Blockchain technology in its present form is often criticized for failing to match present payment network outputs or meeting the requirements of economic systems and governments. In the case of crypto currency like Bitcoin, it was designed to enable a global network to securely transact and exchange value without the need for an expensive intermediary to solve the problem, probably in a way which it has proven successful.
This means that everyone involved in the financial industry is likely to notice something. Unfortunately it has not been the case and has led the common man to find it difficult to assess whether they are worth their time and investment attention.
Let’s make it simpler how blockchain technology operates before evaluating how blockchain going to affect other industries. To simplify how block chain transaction take place, compare with any online publishing service (example Financial Times). The Internet enables anyone anywhere in the globe to publish data. A blockchain and there are many public and private individuals, just as websites allow anyone to send value anywhere in the world where they can access the blockchain file without the need of intermediary institutions.

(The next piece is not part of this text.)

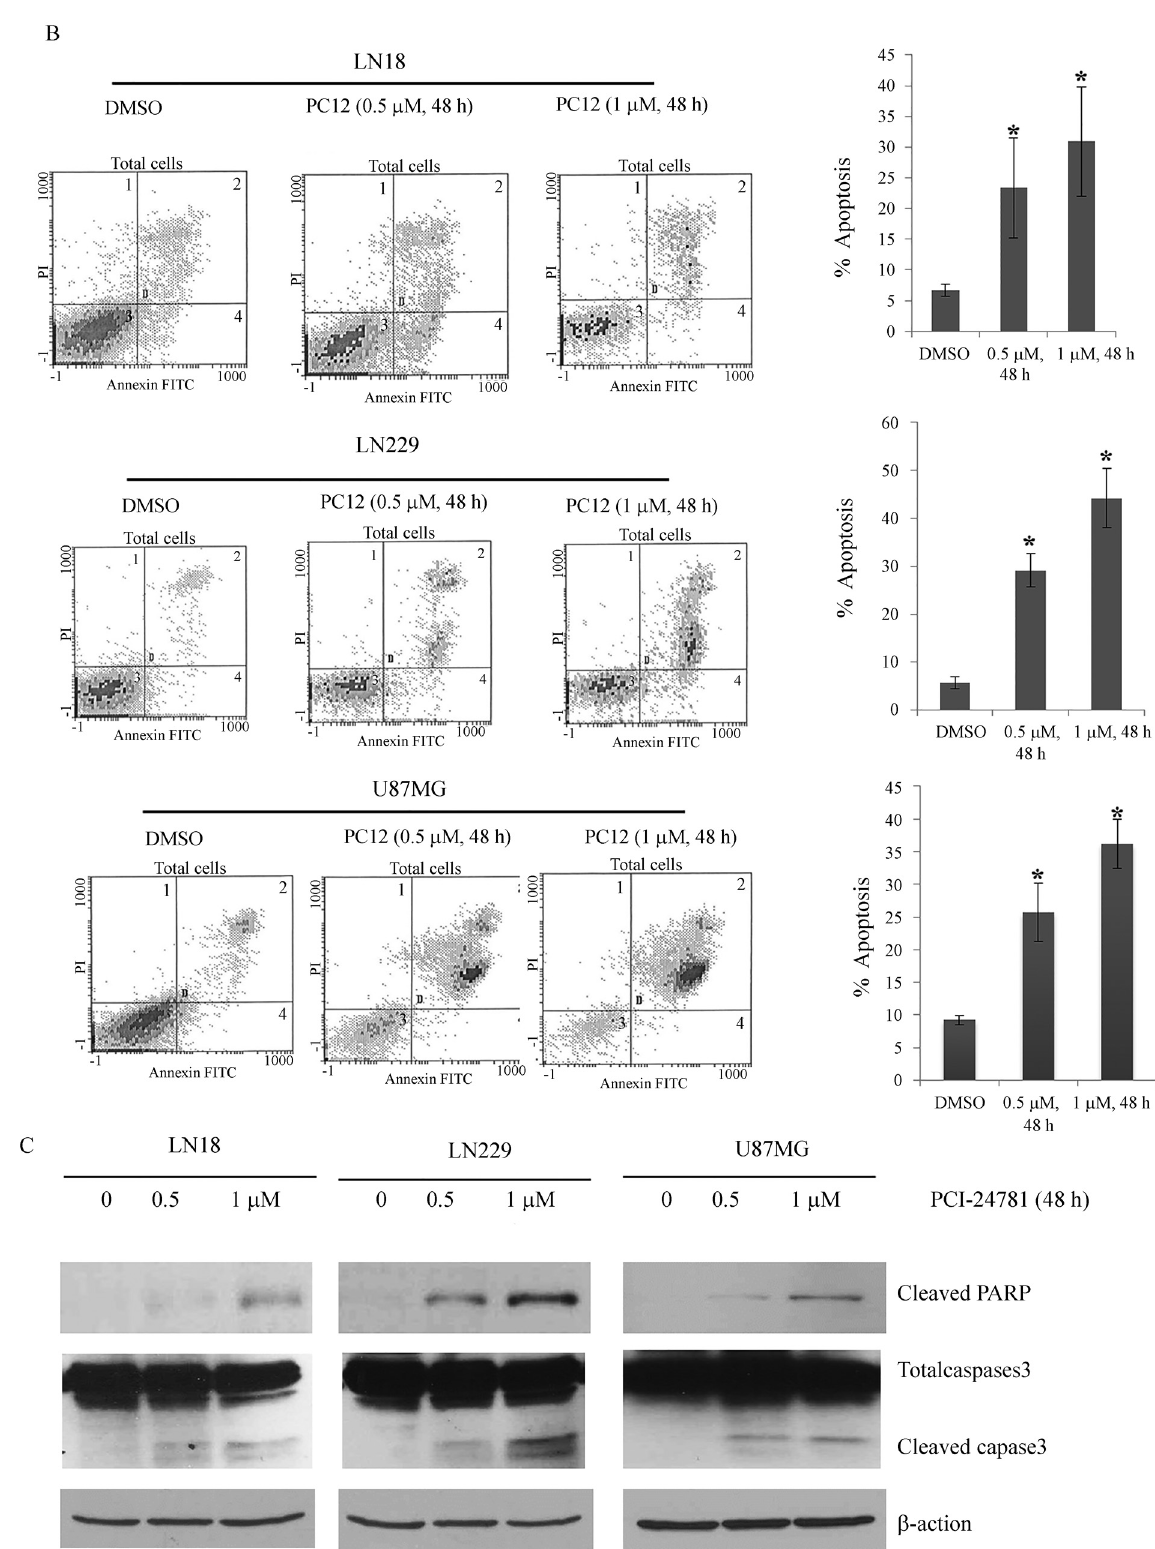
Figure 2 cont. - PCI-24781-induced G2 cell cycle inhibition and apoptosis in malignant glioma cells. Note the concentration-dependent increase in (A) G2/M checkpoint activation and (B) malignant glioma cell apoptosis. (C) PARP and caspase 3 cleavage was detected in three malignant glioma cell lines treated with 0.5 or 1 (cid:2) M PCI-24781. In panels (A) and (C) the columns are the mean (cid:5) SD of 3 determinations. *p < 0.05 compared with the DMSO con-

According to (Catalini and Gans, 2019) Blockchain are linked to a reduction in two key costs: the cost of verifying the transaction attributes that can be recorded on a blockchain and the networking costs. For a market to function, key attributes of the individuals, firms, goods and services involved need to be verified and audited before and after transactions take place.This method is often labor intensive or needs third parties to guarantee market security
This implies that the job done by an army of bank office employees to record transactions, check identities and deter fraud can now be accomplished much more rapidly and precisely through pure blockchain technology.
But the practical application for blockchain technology reaches further than financial assets, in a way any type of digital asset and critical information can be tracked and trader through a blockchain. For example the construction industry and the IT industry, often require problems related to cooperation with subcontractors and the project plan are amended from time to time. Such “who where when why information” problems can be addressed through blockchain technology.
According to Harvard business review, experiments of blockchain technologies in other industries are in early stages. They range from medical records (MedRec, Pokitdok) to digital rights and micropayments (the Brave browser, Ascribe, Open Music Initiative) identity (Uport) and supply chain (Everledger, Hyperledger).
Companies such as Circle and Abra benefit from the reduced expenses of blockchain technology for cross-border payments, competing with existing market leaders such as PayPal, TransferWise and other transaction companies. Both Visa and MasterCard are exploring related technology uses to enhance the way payments are processed efficiently.
Blockchain technology appears to be one of the most impactful technologies beyond the financial industry. While the technologies already hold the promise of a massive change to our current systems and structures, these changes are still years away. It requires adoption, testing, supporting legislation (example libra going through legislation phase in US) and legal practice for users, businesses and countries. Blockchain technology is going to impact directly or indirectly in day to day life and its field of use is solely going to be expanded from here on.
Catalini, Christian and Gans, Joshua S: Some Simple Economics of the Blockchain (April 20, 2019). Rotman School of Management Working Paper No. 2874598; MIT Sloan Research Paper No. 5191-16.